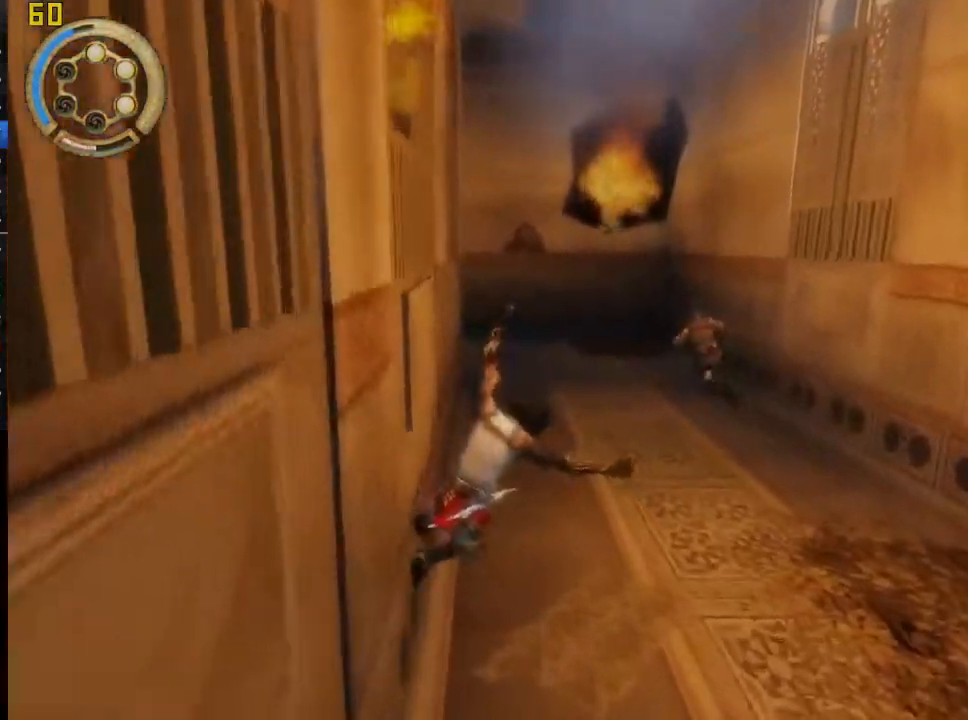
{"dt_ms": 500, "buttons": ["R1"], "left_stick": "up", "right_stick": "center", "events": [[167, "R1", "down"]]}
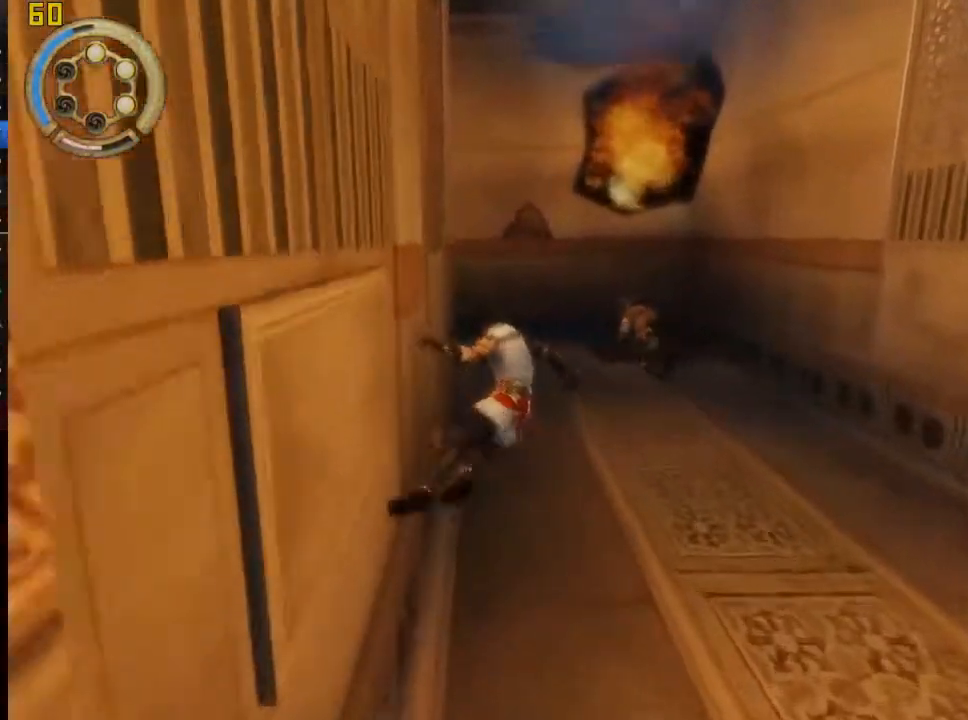
{"dt_ms": 500, "buttons": [], "left_stick": "up", "right_stick": "center", "events": [[483, "R1", "up"]]}
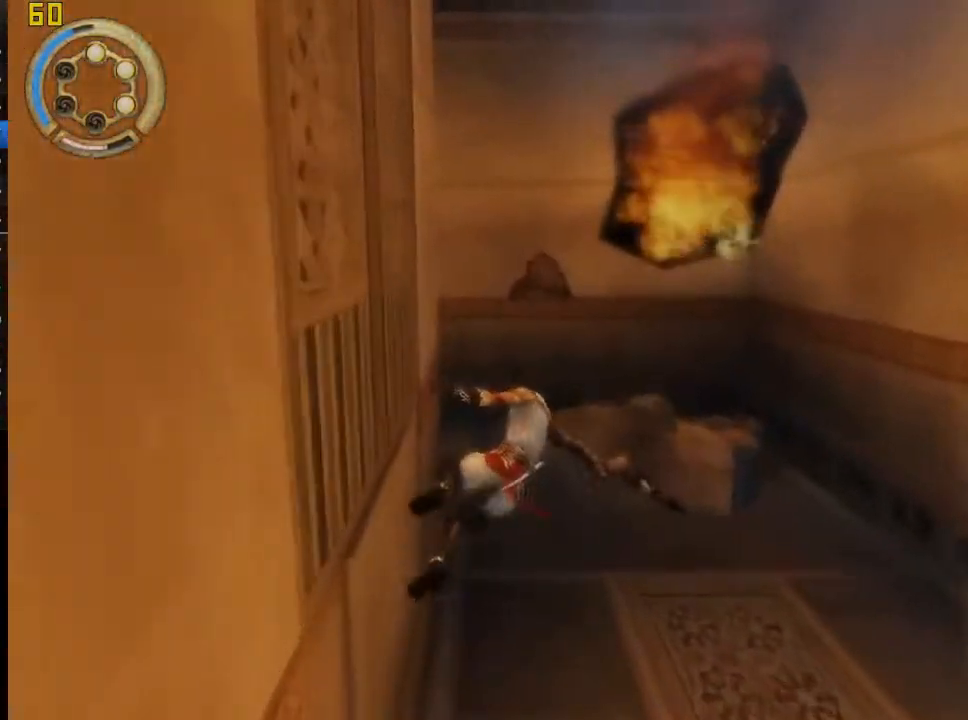
{"dt_ms": 500, "buttons": [], "left_stick": "left", "right_stick": "center", "events": [[350, "left_stick", "left"]]}
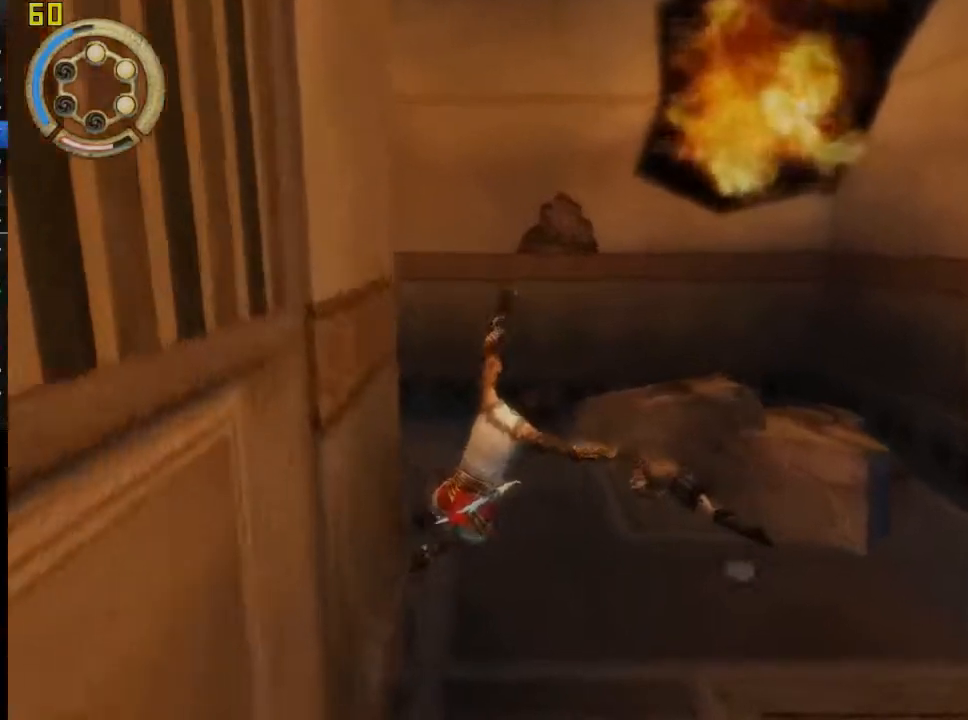
{"dt_ms": 500, "buttons": ["R1"], "left_stick": "left", "right_stick": "center", "events": [[50, "R1", "down"]]}
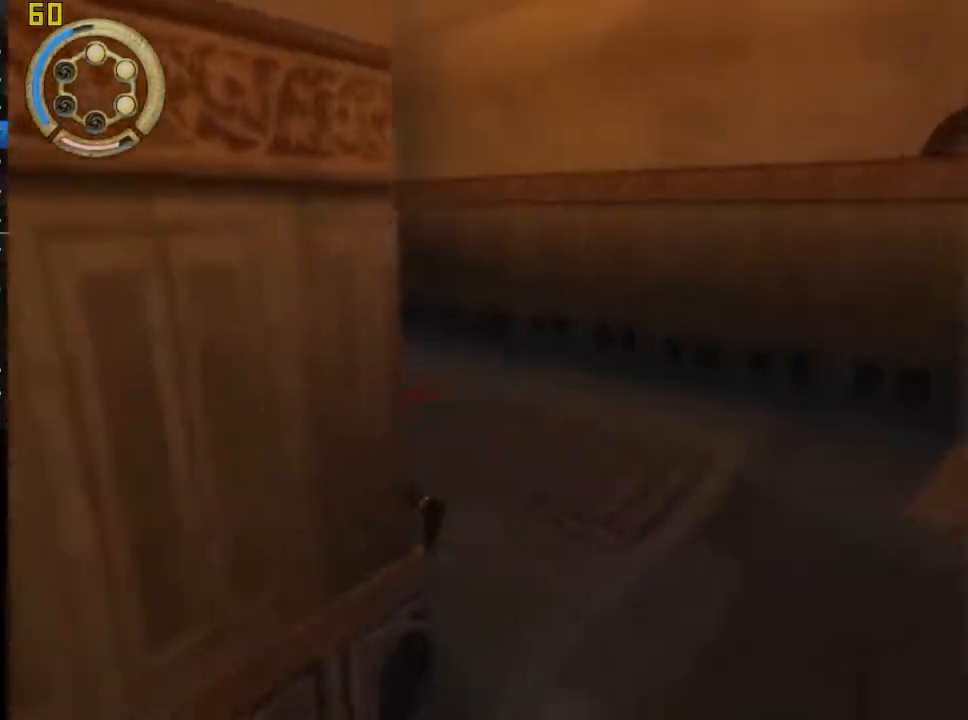
{"dt_ms": 500, "buttons": ["R1"], "left_stick": "center", "right_stick": "center", "events": [[250, "left_stick", "center"]]}
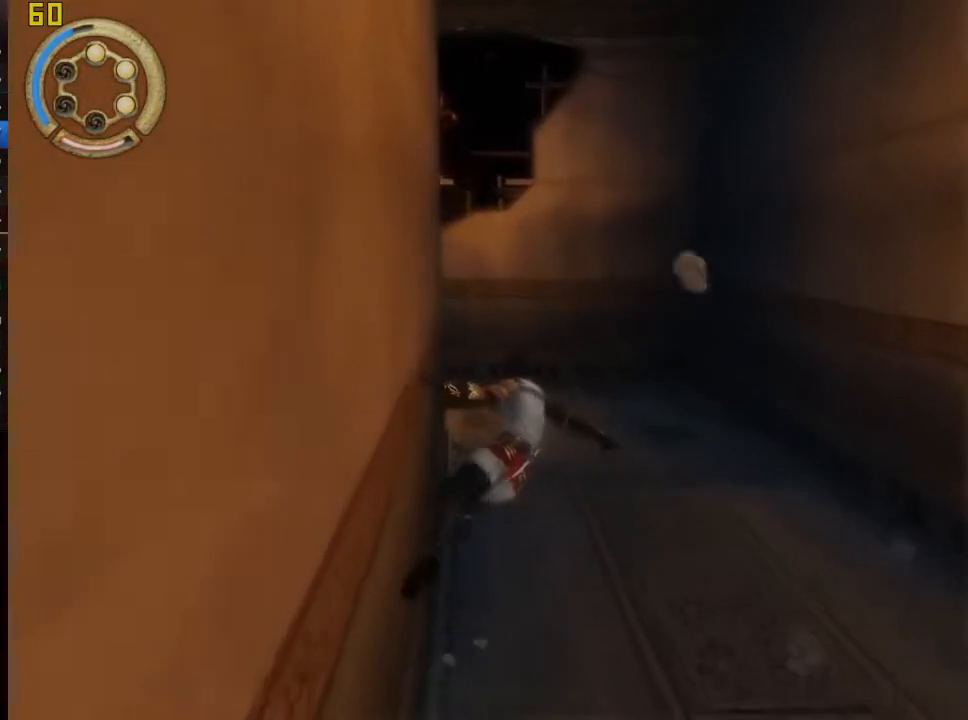
{"dt_ms": 500, "buttons": [], "left_stick": "up", "right_stick": "center", "events": [[33, "left_stick", "up"], [67, "R1", "up"]]}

*What is expected*:
I'd like the material duplicated exactly, without its pictures.

*Written reply*:
{"dt_ms": 500, "buttons": ["R1"], "left_stick": "up", "right_stick": "center", "events": [[167, "R1", "down"]]}
{"dt_ms": 500, "buttons": [], "left_stick": "up", "right_stick": "center", "events": [[483, "R1", "up"]]}
{"dt_ms": 500, "buttons": [], "left_stick": "left", "right_stick": "center", "events": [[350, "left_stick", "left"]]}
{"dt_ms": 500, "buttons": ["R1"], "left_stick": "left", "right_stick": "center", "events": [[50, "R1", "down"]]}
{"dt_ms": 500, "buttons": ["R1"], "left_stick": "center", "right_stick": "center", "events": [[250, "left_stick", "center"]]}
{"dt_ms": 500, "buttons": [], "left_stick": "up", "right_stick": "center", "events": [[33, "left_stick", "up"], [67, "R1", "up"]]}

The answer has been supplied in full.